Hal serupa ditegaskan dalam UU Nomor 1 Tahun 2004 tentang Perbendaharaan Negara, yang mengharuskan setiap pengeluaran negara didukung bukti sah yang mencerminkan kondisi riil. Berita acara yang tidak sesuai fakta lapangan dinilai sah secara administratif, tetapi cacat secara substansi.
Sementara itu, Perpres Nomor 16 Tahun 2018 jo. Perpres Nomor 12 Tahun 2021 menekankan bahwa pengadaan barang dan jasa pemerintah harus akuntabel serta berbasis prestasi pekerjaan. Pembayaran penuh tanpa capaian fisik nyata merupakan pelanggaran langsung terhadap prinsip pengadaan.
Dalam kontrak pengadaan, termasuk SPMK serta Syarat Umum dan Syarat Khusus Kontrak, pembayaran hanya dibenarkan berdasarkan progres fisik riil. Jika progres belum tercapai namun pembayaran dilakukan penuh, maka kondisi tersebut merupakan wanprestasi yang justru difasilitasi oleh penyelenggara negara.
Lebih jauh, UU Tipikor Nomor 31 Tahun 1999 jo. UU Nomor 20 Tahun 2001 menegaskan bahwa penyalahgunaan kewenangan yang merugikan keuangan negara tetap merupakan tindak pidana korupsi, meskipun dilakukan melalui prosedur administrasi yang tampak sah.
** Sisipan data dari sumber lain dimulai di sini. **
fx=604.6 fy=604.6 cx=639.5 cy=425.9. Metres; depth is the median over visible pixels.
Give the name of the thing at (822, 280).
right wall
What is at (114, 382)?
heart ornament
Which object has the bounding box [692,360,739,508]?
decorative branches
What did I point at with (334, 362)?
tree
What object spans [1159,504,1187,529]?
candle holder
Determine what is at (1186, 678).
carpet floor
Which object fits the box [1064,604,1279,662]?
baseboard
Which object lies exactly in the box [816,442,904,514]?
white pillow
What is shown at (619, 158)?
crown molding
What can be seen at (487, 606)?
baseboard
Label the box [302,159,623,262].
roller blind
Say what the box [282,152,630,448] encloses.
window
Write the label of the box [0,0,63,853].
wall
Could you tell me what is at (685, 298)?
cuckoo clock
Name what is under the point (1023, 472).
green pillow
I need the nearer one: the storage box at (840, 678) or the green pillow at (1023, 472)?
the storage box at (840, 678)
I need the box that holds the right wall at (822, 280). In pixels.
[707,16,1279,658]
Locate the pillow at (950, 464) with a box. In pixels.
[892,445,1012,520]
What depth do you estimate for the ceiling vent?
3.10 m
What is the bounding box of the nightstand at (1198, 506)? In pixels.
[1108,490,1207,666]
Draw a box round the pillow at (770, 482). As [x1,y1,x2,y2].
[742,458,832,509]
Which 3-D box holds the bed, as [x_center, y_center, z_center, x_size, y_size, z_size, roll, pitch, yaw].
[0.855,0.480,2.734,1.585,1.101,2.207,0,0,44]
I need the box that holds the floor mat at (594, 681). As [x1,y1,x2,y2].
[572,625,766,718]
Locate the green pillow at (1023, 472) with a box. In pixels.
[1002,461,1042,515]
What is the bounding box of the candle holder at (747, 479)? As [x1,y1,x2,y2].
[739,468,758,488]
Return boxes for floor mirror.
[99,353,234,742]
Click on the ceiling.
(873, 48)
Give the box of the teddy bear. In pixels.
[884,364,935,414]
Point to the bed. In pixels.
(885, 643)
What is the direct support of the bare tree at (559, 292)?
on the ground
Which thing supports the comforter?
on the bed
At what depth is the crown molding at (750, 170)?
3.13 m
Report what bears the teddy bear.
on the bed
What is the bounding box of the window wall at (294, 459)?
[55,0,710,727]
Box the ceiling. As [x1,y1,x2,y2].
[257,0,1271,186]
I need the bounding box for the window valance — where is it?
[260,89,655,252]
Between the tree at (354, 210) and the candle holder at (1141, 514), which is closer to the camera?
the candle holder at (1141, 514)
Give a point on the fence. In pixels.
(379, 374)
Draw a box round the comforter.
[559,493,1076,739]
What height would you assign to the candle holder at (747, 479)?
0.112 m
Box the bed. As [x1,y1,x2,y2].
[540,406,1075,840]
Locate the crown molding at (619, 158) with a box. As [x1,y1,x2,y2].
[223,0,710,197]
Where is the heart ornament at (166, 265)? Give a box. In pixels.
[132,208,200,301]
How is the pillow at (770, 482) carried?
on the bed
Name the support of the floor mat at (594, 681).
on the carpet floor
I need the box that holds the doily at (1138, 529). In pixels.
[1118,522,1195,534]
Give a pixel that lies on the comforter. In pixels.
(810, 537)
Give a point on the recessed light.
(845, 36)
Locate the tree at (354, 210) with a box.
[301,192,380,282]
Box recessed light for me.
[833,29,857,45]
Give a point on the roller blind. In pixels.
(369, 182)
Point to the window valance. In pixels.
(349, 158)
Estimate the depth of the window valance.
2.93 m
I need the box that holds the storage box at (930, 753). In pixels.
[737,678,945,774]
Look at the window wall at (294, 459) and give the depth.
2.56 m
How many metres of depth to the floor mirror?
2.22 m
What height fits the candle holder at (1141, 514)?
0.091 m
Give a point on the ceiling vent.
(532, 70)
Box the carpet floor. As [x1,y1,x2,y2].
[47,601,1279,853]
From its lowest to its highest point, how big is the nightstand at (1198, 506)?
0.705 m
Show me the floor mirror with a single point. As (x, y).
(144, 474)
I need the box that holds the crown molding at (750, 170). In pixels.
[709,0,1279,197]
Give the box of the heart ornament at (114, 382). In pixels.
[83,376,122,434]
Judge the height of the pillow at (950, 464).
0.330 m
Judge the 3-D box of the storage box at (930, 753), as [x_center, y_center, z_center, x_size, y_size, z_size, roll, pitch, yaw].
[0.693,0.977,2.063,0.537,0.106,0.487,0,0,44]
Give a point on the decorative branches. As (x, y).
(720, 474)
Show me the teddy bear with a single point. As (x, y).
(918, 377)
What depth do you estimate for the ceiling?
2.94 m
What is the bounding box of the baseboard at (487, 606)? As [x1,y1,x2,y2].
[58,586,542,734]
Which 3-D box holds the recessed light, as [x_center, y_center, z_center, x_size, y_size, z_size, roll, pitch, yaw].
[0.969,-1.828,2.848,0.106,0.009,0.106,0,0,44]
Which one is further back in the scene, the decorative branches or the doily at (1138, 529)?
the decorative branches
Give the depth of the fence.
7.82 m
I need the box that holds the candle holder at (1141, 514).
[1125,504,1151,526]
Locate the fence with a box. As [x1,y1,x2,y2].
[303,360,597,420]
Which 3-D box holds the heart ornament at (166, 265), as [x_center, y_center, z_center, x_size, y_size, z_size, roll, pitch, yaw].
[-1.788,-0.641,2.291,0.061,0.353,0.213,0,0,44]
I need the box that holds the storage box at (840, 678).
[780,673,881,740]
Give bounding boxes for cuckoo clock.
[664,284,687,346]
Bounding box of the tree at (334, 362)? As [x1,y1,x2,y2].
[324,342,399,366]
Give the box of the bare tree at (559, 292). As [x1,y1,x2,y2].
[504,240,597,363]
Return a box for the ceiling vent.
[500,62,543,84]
Pembayaran mendahului pekerjaan yang berpotensi menimbulkan kerugian negara dinilai telah memenuhi unsur pidana secara formil.
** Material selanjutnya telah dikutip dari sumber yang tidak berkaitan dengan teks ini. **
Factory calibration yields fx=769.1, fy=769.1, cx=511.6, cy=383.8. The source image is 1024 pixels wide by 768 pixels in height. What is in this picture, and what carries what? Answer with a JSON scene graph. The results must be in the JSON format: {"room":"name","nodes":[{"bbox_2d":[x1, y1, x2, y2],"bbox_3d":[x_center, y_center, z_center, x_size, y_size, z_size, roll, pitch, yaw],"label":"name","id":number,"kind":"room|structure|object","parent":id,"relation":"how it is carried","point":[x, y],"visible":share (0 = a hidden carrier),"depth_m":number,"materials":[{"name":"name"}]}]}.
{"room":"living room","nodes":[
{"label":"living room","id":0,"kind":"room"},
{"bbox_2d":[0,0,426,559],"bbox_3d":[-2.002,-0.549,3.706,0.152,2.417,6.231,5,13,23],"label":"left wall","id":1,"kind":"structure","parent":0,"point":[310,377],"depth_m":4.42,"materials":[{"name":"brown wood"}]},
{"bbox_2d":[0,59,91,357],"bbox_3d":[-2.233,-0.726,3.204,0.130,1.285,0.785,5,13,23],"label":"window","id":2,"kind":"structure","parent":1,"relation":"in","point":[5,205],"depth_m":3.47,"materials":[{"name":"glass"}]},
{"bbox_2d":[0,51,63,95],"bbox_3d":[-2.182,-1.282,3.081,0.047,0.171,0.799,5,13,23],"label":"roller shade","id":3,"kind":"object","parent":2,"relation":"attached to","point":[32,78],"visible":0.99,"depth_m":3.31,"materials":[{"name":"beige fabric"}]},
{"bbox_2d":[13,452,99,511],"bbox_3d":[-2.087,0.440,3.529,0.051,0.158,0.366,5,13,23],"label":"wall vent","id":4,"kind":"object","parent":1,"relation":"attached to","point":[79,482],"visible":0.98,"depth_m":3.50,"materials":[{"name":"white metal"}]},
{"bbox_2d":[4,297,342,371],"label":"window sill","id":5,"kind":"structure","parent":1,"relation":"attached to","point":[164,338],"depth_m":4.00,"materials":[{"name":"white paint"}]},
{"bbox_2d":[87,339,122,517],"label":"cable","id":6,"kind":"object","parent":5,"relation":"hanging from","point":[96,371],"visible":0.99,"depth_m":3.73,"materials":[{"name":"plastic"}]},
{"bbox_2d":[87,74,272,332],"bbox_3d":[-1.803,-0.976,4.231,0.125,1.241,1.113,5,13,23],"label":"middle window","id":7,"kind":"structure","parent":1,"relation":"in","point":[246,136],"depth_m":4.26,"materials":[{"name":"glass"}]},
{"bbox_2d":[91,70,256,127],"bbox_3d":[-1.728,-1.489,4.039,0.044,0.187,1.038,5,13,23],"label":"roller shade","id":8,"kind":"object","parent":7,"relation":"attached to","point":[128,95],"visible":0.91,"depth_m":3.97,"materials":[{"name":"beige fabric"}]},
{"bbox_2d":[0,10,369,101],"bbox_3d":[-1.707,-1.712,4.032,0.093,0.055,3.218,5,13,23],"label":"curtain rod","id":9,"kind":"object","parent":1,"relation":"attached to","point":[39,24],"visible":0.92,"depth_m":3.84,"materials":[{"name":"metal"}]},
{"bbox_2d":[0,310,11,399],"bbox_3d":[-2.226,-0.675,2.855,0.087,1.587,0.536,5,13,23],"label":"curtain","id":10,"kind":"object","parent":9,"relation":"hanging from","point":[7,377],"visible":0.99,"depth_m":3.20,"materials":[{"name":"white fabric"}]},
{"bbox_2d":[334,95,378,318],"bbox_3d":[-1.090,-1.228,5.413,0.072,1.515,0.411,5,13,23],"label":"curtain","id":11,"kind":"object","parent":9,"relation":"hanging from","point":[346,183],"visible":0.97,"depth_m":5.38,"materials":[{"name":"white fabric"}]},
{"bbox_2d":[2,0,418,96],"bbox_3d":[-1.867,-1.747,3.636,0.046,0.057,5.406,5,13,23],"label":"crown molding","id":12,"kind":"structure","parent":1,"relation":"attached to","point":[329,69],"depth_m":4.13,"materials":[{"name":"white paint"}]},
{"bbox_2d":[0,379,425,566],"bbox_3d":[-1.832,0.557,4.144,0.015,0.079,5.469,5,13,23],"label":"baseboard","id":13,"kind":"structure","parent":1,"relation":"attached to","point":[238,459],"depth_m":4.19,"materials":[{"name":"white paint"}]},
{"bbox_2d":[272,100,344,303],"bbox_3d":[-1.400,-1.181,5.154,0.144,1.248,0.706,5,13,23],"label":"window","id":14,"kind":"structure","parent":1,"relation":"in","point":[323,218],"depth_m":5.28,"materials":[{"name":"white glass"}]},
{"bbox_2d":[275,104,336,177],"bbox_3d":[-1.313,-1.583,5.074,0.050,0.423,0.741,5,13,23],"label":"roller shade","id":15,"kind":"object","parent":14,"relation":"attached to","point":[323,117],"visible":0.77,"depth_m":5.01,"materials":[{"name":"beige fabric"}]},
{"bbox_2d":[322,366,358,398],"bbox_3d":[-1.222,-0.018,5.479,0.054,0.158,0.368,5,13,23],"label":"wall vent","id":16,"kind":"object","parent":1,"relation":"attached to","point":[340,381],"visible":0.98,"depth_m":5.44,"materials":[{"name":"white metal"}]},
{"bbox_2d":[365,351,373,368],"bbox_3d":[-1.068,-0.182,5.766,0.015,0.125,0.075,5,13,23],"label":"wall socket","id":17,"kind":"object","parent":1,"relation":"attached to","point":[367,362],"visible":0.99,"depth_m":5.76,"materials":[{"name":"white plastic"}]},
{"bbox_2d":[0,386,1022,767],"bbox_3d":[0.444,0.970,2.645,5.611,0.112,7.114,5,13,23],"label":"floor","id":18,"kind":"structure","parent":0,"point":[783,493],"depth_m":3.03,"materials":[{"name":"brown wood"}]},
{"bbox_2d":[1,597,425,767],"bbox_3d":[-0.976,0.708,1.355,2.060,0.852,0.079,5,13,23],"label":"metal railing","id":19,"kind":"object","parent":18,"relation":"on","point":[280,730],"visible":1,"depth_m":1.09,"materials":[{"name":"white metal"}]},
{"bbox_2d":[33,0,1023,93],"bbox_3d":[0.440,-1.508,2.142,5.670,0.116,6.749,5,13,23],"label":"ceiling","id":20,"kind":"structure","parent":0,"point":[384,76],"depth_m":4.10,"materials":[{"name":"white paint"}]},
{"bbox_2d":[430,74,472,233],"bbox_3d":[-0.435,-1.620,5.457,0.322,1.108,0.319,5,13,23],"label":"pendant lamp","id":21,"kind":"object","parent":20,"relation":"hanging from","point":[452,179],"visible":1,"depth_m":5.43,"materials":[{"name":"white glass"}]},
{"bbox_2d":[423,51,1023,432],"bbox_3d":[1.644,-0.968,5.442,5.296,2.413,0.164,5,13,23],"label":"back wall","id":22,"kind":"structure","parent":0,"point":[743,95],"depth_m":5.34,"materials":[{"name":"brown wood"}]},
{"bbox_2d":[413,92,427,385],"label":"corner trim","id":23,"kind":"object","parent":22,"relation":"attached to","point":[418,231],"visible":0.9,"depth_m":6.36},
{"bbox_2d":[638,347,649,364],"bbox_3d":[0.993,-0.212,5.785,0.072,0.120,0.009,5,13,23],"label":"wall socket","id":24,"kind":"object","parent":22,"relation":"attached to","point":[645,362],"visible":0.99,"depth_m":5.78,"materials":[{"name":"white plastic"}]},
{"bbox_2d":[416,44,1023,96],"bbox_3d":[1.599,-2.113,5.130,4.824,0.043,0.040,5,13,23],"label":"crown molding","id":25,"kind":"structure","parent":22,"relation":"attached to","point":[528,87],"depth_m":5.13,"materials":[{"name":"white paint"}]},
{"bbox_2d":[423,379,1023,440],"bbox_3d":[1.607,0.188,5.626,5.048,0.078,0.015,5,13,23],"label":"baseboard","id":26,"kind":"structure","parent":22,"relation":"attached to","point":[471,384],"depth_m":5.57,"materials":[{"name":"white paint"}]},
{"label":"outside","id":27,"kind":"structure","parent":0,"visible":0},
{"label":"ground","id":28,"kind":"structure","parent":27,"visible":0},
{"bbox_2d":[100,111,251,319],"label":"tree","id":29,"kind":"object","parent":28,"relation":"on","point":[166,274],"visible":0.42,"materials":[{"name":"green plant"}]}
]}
Serapan anggaran 100 persen dengan pekerjaan yang belum selesai bukanlah prestasi kinerja, melainkan rekayasa angka. Hukum direduksi menjadi formalitas, pengawasan dipersempit menjadi sekadar stempel, dan tanggung jawab dikaburkan di balik tanda tangan kolektif.
Dalam situasi ini, Badan Pemeriksa Keuangan (BPK) didorong tidak hanya mengandalkan audit dokumen, tetapi melakukan audit investigatif berbasis pemeriksaan fisik di lapangan untuk menilai kesesuaian pembayaran dengan prestasi pekerjaan serta potensi kerugian negara.
Aparat Pengawasan Intern Pemerintah (APIP) juga dinilai tidak cukup hanya menjalankan fungsi pembinaan. Ketika indikasi pelanggaran regulasi dan wanprestasi kontrak terbuka lebar, audit kepatuhan dan audit kinerja harus dilakukan secara independen, objektif, dan transparan.
Selain itu, Aparat Penegak Hukum (APH), baik Kejaksaan maupun Kepolisian, disebut memiliki dasar hukum yang cukup untuk masuk sejak dini. Penelusuran terhadap proses pencairan anggaran, peran para penandatangan berita acara, hingga potensi penyalahgunaan kewenangan menjadi langkah krusial untuk mencegah kerugian negara yang lebih besar.
Pembiaran terhadap praktik semacam ini dikhawatirkan akan melanggengkan budaya “habiskan anggaran, urusan belakangan”, di mana hukum hanya dijadikan aksesoris dan pengawasan direduksi menjadi formalitas.
Kini persoalannya bukan lagi apakah aturan dilanggar, karena pelanggaran tersebut dinilai nyata dan berlapis. Pertanyaan sesungguhnya adalah, siapa yang berani bertanggung jawab, dan siapa yang kembali bersembunyi di balik administrasi.